#### STATED GOAL:
Repeat every row below word for word, leaving out the pictures.

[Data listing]
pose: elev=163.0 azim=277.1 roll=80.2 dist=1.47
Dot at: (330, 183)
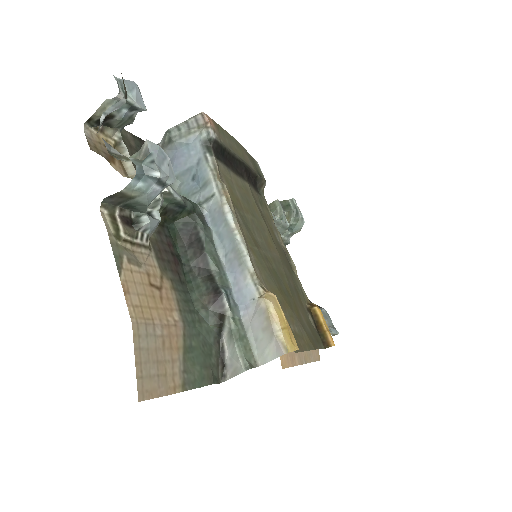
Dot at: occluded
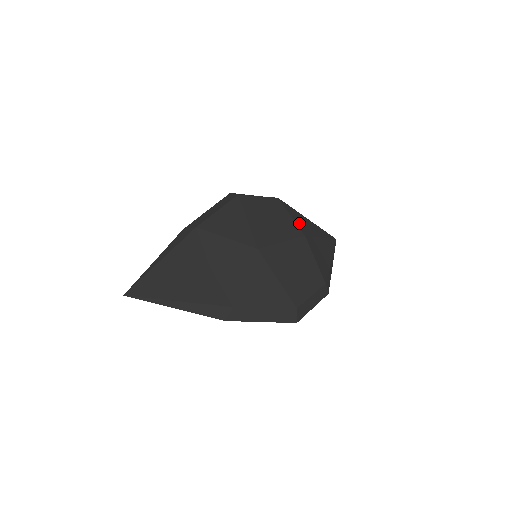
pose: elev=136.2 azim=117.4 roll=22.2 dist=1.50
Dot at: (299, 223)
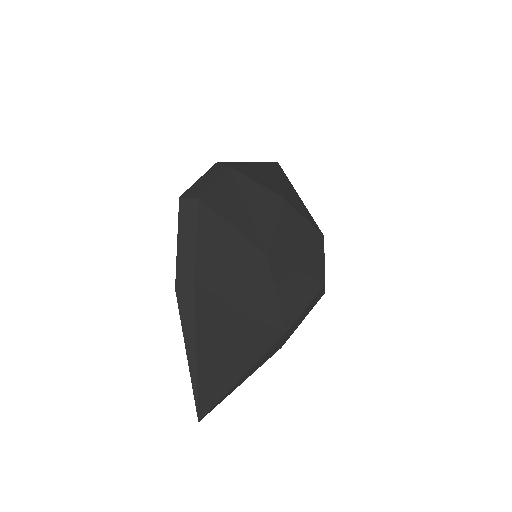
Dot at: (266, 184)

#### EXPECTED ANSWER:
pose: elev=163.0 azim=277.1 roll=80.2 dist=1.47
Dot at: (330, 183)
Dot at: occluded
pose: elev=136.2 azim=117.4 roll=22.2 dist=1.50
Dot at: (299, 223)
Dot at: (266, 184)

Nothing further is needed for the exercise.